La seule différence qu’il y ait dans toutes les démarches du cœur, c’est que tantôt il cherche l’infini sans savoir qu’il le cherche, et que tantôt il se rend compte de la fin dernière du besoin d’aimer qui le tourmente. Quand la réflexion s’ajoute à l’amour, si elle trouve que l’objet aimé est digne en effet de l’être, loin d’affaiblir l’amour, elle le fortifie ; loin de couper ses ailes divines, elle les développe, elle les nourrit, comme dit Platon[1] ; mais si l’objet de l’amour n’est qu’un simulacre de la beauté véritable, capable seulement d’exciter l’ardeur de l’ame sans pouvoir la satisfaire, la réflexion rompt le charme qui tenait le cœur attaché, dissipe la chimère qui l’enchantait.
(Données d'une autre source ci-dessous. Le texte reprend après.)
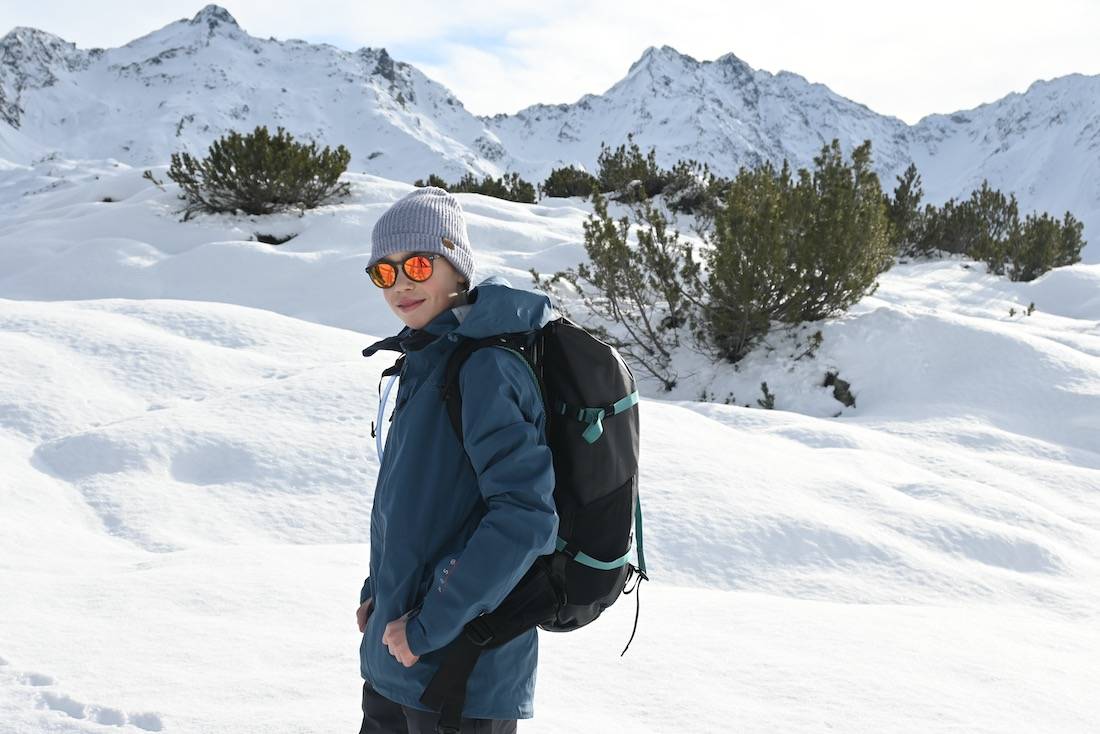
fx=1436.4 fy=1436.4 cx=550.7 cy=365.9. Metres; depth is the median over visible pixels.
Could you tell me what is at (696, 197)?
shrub
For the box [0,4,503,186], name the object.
mountain
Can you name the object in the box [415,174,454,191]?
shrub
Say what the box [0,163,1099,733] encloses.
snow
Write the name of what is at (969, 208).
shrub
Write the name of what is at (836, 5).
sky
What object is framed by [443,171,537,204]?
shrub
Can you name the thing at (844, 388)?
rock
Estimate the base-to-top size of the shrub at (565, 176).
0.890 m
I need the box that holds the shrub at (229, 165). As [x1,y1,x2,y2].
[164,127,350,216]
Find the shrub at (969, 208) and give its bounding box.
[906,181,1020,261]
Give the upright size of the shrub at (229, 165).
1.386 m
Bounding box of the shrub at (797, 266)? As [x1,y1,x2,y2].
[701,138,892,362]
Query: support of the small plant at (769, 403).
on the snow
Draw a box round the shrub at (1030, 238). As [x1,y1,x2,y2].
[986,211,1085,279]
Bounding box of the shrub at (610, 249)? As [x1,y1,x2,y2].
[537,193,702,388]
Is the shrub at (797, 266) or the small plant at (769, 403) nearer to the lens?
the small plant at (769, 403)
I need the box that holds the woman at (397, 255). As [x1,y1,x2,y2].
[353,183,558,731]
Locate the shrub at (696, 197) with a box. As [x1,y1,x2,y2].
[657,161,729,215]
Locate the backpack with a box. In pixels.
[421,309,649,724]
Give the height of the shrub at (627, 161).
1.303 m
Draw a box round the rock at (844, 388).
[824,370,856,407]
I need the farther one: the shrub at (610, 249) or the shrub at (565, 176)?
the shrub at (565, 176)
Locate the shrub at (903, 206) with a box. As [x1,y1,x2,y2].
[883,164,924,252]
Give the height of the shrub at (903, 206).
1.573 m
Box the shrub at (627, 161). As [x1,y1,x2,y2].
[594,139,667,200]
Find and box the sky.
[0,0,1099,123]
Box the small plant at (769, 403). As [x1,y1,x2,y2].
[757,382,775,409]
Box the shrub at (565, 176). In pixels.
[540,165,600,198]
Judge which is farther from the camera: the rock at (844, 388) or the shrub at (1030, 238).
the shrub at (1030, 238)
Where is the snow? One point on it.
(801, 448)
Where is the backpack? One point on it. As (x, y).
(614, 491)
Il faut être bien sûr de ses attachemens pour oser les mettre à l’épreuve de la réflexion. Ô Psyché, Psyché ! respecte ton bonheur : n’en sonde pas trop le mystère ! Garde-toi d’approcher la redoutable lumière de l’invisible amant qui possède ton cœur ! Au premier rayon de la lampe fatale, l’amour s’éveille et s’envole. Image charmante de ce qui se passe dans l’ame, lorsqu’à la sereine et insouciante confiance du cœur succède la réflexion avec son triste cortége. Tel est sans doute aussi le sens du mythe sacré de l’arbre de la science. Avant la science et la réflexion sont l’innocence et la foi. La science et la réflexion engendrent d’abord le doute, l’inquiétude, le dégoût de ce qu’on possède, la poursuite agitée de ce qu’on ignore, les troubles de l’esprit et de l’ame, le dur travail de la pensée, et dans la vie bien des fautes jusqu’à ce que l’innocence, à jamais perdue, soit remplacée par la vertu, la foi naïve par la vraie science, et qu’à travers tant d’illusions évanouies l’amour soit enfin parvenu à son véritable objet.
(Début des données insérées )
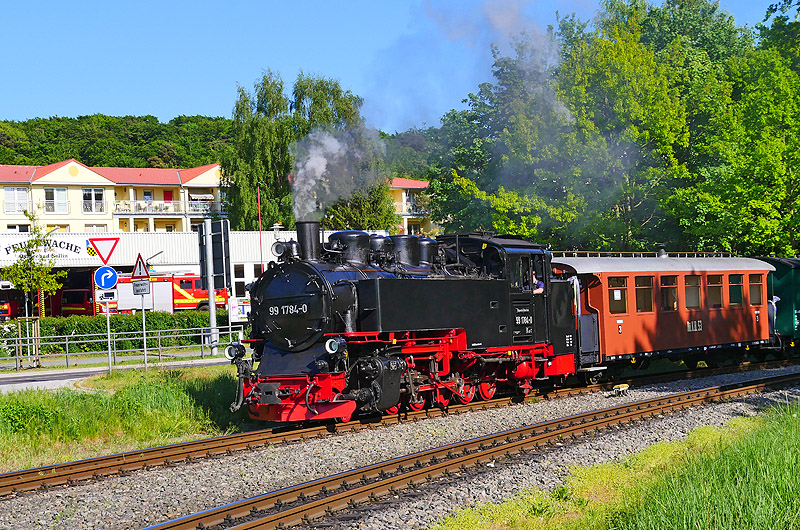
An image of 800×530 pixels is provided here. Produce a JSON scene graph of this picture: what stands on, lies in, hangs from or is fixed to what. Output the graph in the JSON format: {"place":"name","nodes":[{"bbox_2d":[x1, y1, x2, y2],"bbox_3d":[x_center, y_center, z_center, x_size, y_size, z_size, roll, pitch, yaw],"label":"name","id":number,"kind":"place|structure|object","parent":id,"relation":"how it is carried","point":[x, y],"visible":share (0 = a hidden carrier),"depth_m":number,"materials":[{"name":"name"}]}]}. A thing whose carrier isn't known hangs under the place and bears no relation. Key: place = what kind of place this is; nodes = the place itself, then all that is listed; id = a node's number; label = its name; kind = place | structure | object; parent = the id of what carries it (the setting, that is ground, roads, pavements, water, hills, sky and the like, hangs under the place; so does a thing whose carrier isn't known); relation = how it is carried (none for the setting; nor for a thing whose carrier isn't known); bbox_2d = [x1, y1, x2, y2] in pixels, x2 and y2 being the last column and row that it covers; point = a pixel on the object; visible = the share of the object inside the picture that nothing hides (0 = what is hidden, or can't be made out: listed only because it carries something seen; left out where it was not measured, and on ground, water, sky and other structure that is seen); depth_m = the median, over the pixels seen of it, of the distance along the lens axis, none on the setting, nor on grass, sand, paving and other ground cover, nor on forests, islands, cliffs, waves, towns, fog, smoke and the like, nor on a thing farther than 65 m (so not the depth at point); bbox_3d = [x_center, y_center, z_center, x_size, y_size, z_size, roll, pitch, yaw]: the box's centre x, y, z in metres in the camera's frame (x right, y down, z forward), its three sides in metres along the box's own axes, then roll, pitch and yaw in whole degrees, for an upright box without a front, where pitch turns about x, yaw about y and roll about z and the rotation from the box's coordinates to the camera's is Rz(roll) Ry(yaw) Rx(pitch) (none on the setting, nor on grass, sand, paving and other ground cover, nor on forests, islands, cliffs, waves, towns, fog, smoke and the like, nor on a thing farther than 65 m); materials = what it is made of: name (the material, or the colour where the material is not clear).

L’amour spontané a la grace naïve de l’ignorance et du bonheur. L’amour réfléchi est bien différent ; il est sérieux, il est grand, jusque dans ses fautes mêmes, de la grandeur de la liberté. Ne nous hâtons pas de condamner la réflexion : si elle produit souvent l’égoïsme, elle produit aussi le dévouement. Qu’est-ce en effet que se dévouer ? C’est se donner librement et en toute connaissance. Voilà le sublime de l’amour, voilà l’amour digne d’une noble et généreuse créature, et non pas l’amour ignorant et aveugle. Quand l’affection a vaincu l’égoïsme, au lieu d’aimer son objet pour elle-même, l’ame se donne à son objet, et, miracle de l’amour, plus elle donne, plus elle pos-

  1. Voyez le Phèdre et le Banquet, t. VI de notre traduction.